***** Extract *****

For example, Nika Jeiranashvili, a Georgian human rights activist and director at Justice International in the Hague, said he has been struggling almost single-handed to explain what the ICC is doing to people impacted by the August 2008 South Ossetia conflict. He describes receiving “absolutely zero support” since the court opened an investigation into crimes committed there five years ago. 

During the 2018 presidential elections in Georgia, politicians accused the ICC of bias and of taking sides in the polls. “Georgian elites began taking advantage of widespread ignorance about the ICC proceedings and using it to their own political advantage,” Jeiranashvili told The New Humanitarian. The ICC was not only at risk of being delegitimised, it was also being used to threaten the stability of the country as a whole. “It was an incredibly tense situation,” he said. 

Jeiranashvili, who worked day and night to try and explain the work of the ICC to the media and civil society, said it was more than he could do alone: “We were waiting for the court to come and provide some neutral, updated information about its work; but they never came.”

In response to criticisms against its outreach programmes, a spokesperson for the ICC told The New Humanitarian via email: “The priority of the ICC outreach has always been the situations with the active cases and focused on the most affected communities.”

*****

Required task 1 –
Answer these questions from the extract on the ICC's outreach in Georgia:
(a) Which conflict's affected people has Jeiranashvili been trying to inform about the ICC's work?
(b) During which year's presidential elections did Georgian politicians accuse the ICC of bias?
(c) What does the ICC spokesperson say has always been the priority of its outreach?
Required task 2 –
Pick up the extract on the ICC's outreach in Georgia after its final sentence and continue it in the same reporting style.

***** Information given *****

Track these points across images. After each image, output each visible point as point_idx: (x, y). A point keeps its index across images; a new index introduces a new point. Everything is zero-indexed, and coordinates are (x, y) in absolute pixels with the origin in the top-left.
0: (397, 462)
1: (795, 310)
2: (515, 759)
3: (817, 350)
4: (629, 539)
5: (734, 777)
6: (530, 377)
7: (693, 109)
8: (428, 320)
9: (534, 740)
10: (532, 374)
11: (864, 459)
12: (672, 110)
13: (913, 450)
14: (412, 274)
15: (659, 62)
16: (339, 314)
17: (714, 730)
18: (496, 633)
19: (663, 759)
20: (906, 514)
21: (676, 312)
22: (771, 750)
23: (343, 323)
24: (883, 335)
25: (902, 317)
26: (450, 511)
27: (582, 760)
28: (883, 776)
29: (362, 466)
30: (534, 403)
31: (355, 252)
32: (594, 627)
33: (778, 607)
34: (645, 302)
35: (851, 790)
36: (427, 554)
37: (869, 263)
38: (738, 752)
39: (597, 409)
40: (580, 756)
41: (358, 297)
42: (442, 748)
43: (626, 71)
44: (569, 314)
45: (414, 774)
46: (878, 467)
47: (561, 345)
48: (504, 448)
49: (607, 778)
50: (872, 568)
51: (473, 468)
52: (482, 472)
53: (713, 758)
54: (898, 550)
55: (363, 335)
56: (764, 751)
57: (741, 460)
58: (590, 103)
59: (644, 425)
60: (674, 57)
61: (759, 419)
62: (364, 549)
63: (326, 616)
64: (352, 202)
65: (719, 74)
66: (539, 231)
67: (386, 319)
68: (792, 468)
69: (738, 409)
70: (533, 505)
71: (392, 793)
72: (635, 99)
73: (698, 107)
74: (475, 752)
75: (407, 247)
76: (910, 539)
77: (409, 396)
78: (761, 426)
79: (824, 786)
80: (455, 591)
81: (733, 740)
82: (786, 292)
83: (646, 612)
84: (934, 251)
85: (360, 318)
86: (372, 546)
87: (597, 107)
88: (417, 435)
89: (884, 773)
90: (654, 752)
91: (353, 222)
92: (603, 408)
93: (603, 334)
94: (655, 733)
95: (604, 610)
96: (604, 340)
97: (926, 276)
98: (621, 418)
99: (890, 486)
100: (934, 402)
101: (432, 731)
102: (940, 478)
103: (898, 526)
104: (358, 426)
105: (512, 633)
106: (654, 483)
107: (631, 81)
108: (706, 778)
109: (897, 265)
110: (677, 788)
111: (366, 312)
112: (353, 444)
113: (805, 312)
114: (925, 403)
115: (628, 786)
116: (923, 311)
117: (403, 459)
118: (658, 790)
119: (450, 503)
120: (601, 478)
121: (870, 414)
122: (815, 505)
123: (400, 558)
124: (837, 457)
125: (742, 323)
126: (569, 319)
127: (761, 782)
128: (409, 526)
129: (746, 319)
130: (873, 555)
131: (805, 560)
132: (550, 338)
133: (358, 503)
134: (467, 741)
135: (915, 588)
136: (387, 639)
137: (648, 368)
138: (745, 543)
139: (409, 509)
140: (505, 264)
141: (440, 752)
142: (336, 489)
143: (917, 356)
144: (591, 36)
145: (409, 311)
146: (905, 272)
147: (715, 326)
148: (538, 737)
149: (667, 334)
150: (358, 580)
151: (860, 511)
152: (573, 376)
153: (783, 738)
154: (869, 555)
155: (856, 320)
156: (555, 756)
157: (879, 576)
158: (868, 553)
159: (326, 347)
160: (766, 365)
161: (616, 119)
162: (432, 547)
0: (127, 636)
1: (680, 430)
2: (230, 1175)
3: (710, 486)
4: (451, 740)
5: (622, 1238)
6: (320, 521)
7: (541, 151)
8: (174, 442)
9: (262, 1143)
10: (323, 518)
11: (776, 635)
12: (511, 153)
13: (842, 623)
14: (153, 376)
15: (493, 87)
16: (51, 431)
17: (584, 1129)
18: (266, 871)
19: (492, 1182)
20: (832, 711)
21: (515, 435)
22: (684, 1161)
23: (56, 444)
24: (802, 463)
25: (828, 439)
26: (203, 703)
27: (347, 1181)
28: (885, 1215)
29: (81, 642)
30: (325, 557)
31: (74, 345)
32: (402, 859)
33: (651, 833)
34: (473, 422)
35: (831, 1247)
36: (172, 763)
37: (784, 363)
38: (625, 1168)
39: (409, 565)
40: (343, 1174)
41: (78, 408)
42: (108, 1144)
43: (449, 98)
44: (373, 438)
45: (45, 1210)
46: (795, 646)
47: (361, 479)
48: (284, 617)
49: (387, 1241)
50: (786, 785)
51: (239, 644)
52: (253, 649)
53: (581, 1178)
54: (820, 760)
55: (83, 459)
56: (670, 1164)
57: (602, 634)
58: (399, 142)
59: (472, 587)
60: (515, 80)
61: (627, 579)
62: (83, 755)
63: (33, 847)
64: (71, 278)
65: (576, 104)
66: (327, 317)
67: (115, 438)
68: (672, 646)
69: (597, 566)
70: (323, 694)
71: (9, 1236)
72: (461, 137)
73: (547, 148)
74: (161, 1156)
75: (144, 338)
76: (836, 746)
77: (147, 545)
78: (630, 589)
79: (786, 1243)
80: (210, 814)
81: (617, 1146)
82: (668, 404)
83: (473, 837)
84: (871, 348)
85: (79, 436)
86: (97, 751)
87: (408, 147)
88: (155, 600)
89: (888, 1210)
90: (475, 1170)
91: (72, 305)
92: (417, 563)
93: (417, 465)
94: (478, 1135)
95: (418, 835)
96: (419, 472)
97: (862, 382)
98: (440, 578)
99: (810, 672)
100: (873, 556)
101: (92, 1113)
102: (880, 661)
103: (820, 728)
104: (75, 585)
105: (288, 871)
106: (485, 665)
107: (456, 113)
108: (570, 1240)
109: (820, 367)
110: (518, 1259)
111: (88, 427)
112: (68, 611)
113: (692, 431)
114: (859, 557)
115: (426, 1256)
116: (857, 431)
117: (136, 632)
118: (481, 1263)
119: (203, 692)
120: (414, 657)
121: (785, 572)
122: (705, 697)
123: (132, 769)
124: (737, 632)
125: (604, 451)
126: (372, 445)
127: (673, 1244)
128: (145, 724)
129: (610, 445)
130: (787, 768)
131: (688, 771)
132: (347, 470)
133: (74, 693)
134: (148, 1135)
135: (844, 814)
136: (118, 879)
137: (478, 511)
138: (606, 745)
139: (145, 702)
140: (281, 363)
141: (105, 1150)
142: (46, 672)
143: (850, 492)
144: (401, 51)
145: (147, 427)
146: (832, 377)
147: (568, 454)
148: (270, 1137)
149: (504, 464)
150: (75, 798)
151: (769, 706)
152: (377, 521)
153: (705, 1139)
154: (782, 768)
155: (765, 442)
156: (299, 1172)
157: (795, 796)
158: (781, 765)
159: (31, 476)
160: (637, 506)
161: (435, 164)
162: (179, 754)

*****

Written answer 1 –
(a) The August 2008 South Ossetia conflict.
(b) The 2018 presidential elections.
(c) The situations with active cases, focused on the most affected communities.

Written answer 2 –
The Koblenz complication

For all the criticisms of its work, the ICC does now acknowledge that outreach is an important part of its mission. That is not the case at the court in Koblenz, which argues that it needs to be run in the same way as any other serious criminal trial in Germany.

“German procedural law stipulates that negotiations in litigation – including criminal proceedings – must be conducted in German,” a spokesperson for the court told The New Humanitarian by email, explaining the minimal translation into Arabic. 

This is not good enough for some. Streiff, Branch 251’s founder, said the court is taking a “very literal interpretation of the applicable law, which allows them to hide behind legal checks as a way to defend their exclusive use of the German language”.

Streiff and others find it concerning that precedent-setting trials like the one happening in Koblenz are going on while many of the victims of the crimes and their families live far away, with little to no understanding of what’s going on.

Hear Branch 251 reporter Hannah el-Hitami describe the witness testimony that “stuck in her mind” from a German police officer who interviewed an alleged torture victim.

Some do have sympathy for the position the Koblenz court finds itself in.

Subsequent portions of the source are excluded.